In the podcast transcript, how often does Paul Heming say he and Chris do this series?

== Source passage ==

Paul Heming: A hundred percent agree. And then guys, if you are only just tuning in, I think going back to the QSs KPIs episode 146, I think it was, where we were talking about how you’re measuring, I think that it all ties together. I think that’s probably why we are doing this series, Chris, every four weeks. That the fact is through not a lack of will or want, I think that the cultures there, I kind of disagree with you a little bit or go back to your point where you said, you know, the culture’s got to be there. I think the culture is there for a lot of companies where they want to get better and they want to improve. That commercial director has got own bank of scope of what works where he is constantly improving it. But the problem is he’s doing it just for himself?
Christopher Barber: Yeah, exactly. That’s what I mean. The culture is there to improve but in isolation. Everyone’s protective about their own IP or how they’re getting on because if they make a mistake, they might not wanna share that with the team. And that’s why it is culture led. We’ve got to make it, everyone can make, everyone will make mistakes because that’s what lessons learned. Our people are making mistakes but we won’t make as many if we’re all sharing the mistakes together and learning from them. And that’s what I mean by a culture. I don’t say people don’t wanna learn. I know people want to learn. I know people wanna get better because I was at QS doing the scopes on my own because I was just a QS operating on my own trying to get the do the best job I could. Whereas it should be coming top down from the commercial director. And this is how we’re improving day in, day out for the business.
Paul Heming: 100%. And we’ve said this, I’ve said this so many times on the show that everybody listening is probably bored of hearing me say it, but the perception of the construction industry is that people don’t really care or that it’s an industry where, you know, it’s a bit laissez-faire like is what it is. But the reality is, and speaking to so many people on this show, you are a big champion of it. I’m a big champion of it, but almost every single guest I’ve ever spoken to wants to see cultural change, wants to see improvement in the industry. And the problem is taking it back to this tier one, there aren’t the systems in place to properly aggregate those data. And what we are building and what we champion at C-Link is, you know, and taking it back to that conversation in the pub is all about how do you create an environment where you can constantly learn and constantly improve as a business with those systems in place. But I’m blathering on a bit too much about C-Link. I’ll tell you what guys, I’m gonna let you listen to an advert all about C-Link right now and we’ll go to the break and we’ll be back in a second.

===
== Given records ==

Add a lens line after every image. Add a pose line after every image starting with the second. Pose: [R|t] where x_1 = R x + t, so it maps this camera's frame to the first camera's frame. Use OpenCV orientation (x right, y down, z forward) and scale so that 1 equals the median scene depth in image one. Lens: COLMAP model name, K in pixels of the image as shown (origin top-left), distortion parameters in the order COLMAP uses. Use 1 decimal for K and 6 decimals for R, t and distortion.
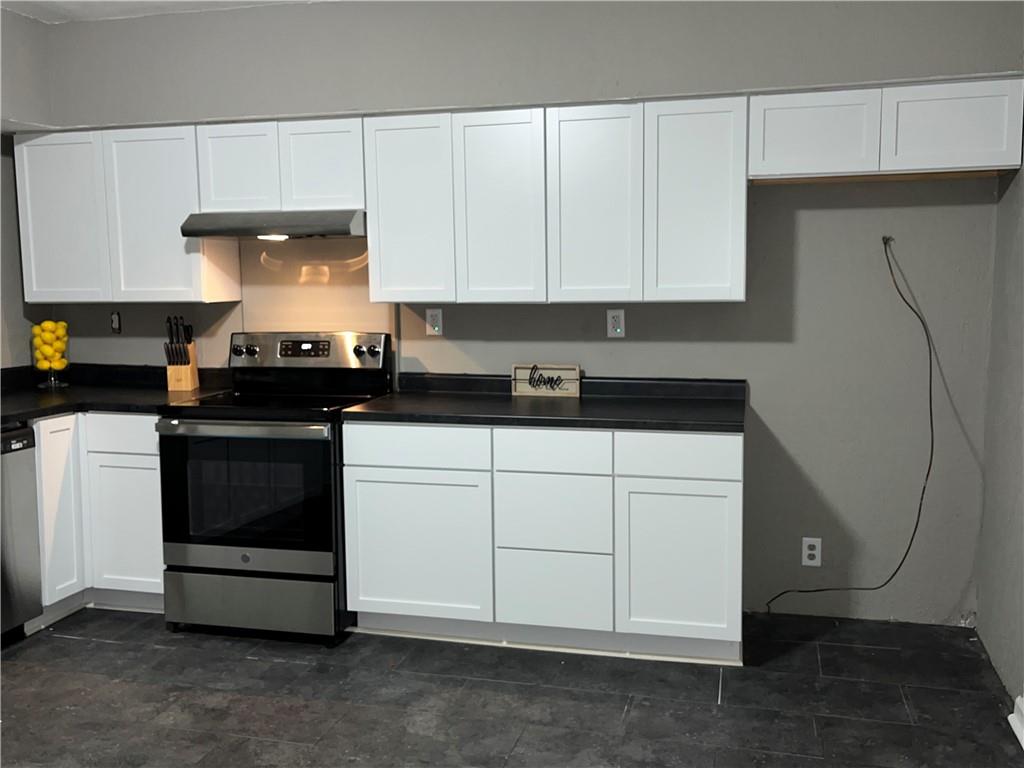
lens RADIAL K [[958.1, 0, 516.0], [0, 958.1, 382.9], [0, 0, 1]] dist [0.036478, 0.000000]
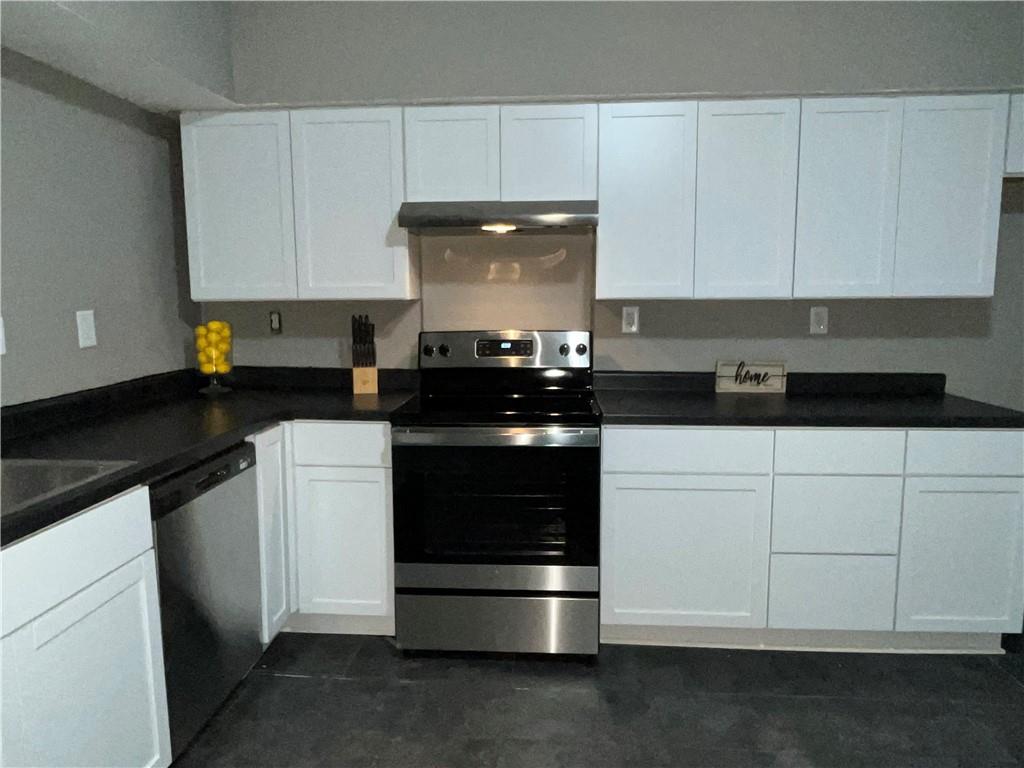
lens RADIAL K [[697.6, 0, 509.1], [0, 697.6, 381.4], [0, 0, 1]] dist [0.004571, -0.012419]
pose [[0.983045, -0.018067, 0.182470, -0.362462], [0.015449, 0.999757, 0.015757, -0.013581], [-0.182710, -0.012670, 0.983085, 0.324596]]
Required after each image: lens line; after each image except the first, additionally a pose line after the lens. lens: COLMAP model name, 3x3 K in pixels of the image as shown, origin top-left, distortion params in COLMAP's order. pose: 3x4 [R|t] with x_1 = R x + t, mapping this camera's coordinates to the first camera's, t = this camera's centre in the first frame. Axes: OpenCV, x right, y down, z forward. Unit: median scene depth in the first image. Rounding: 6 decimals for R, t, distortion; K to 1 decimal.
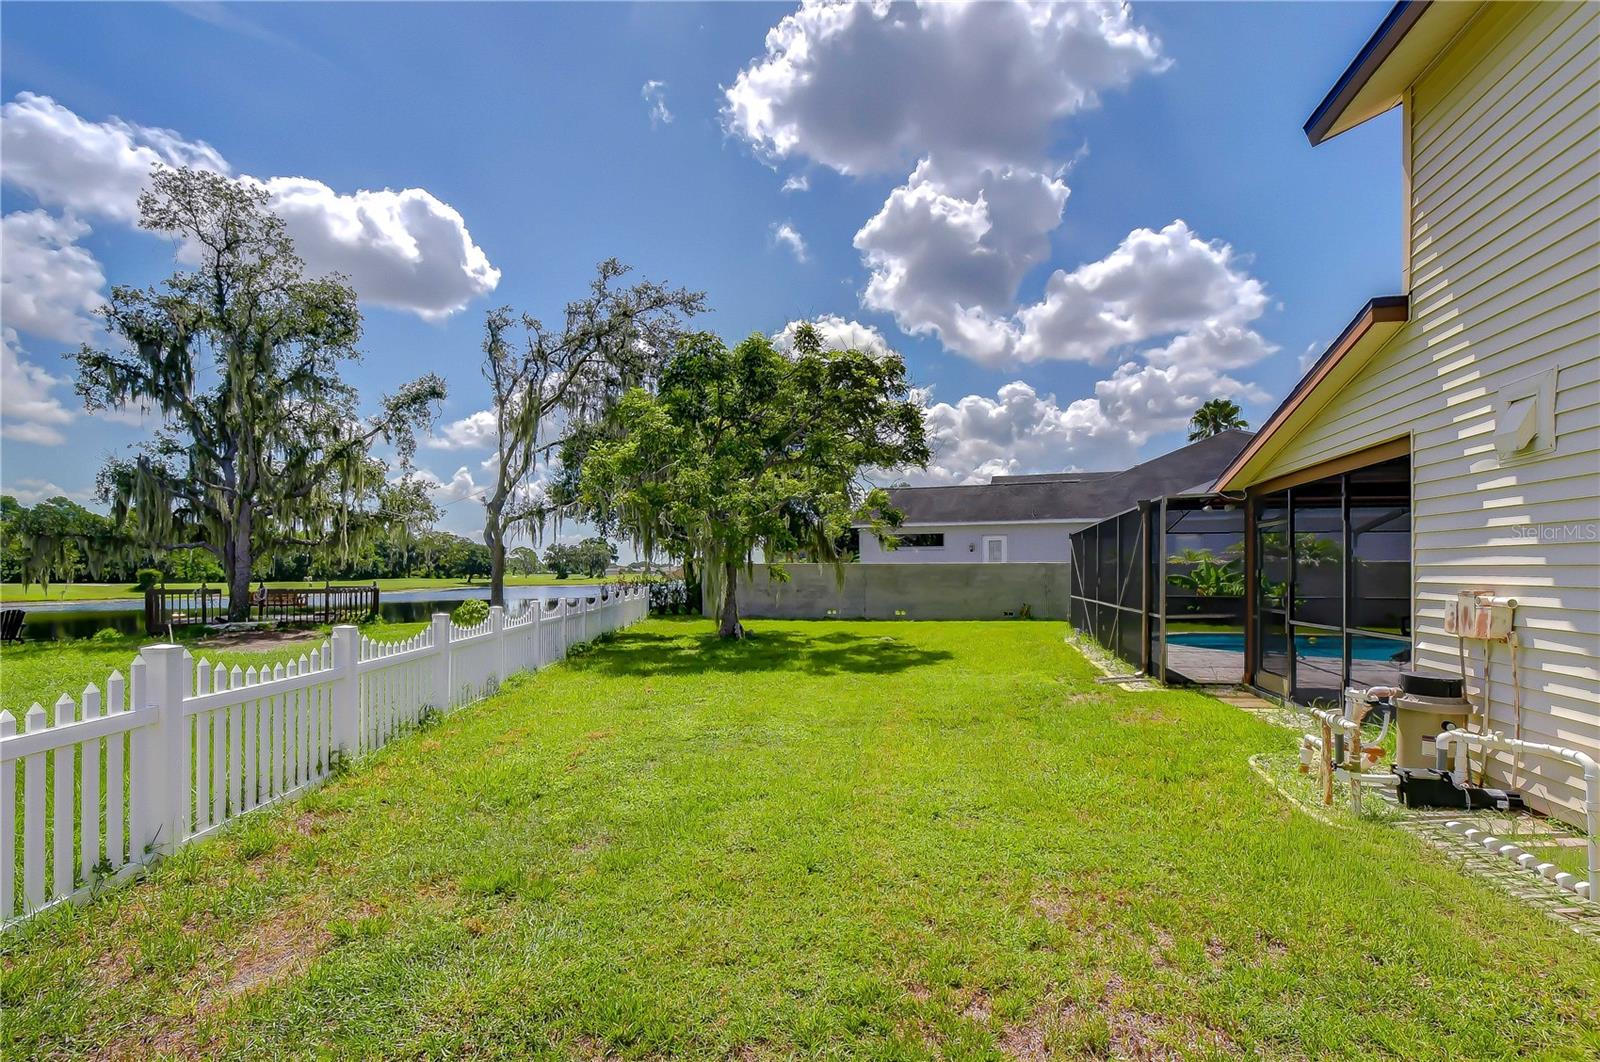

===

Exercise output - Every four weeks.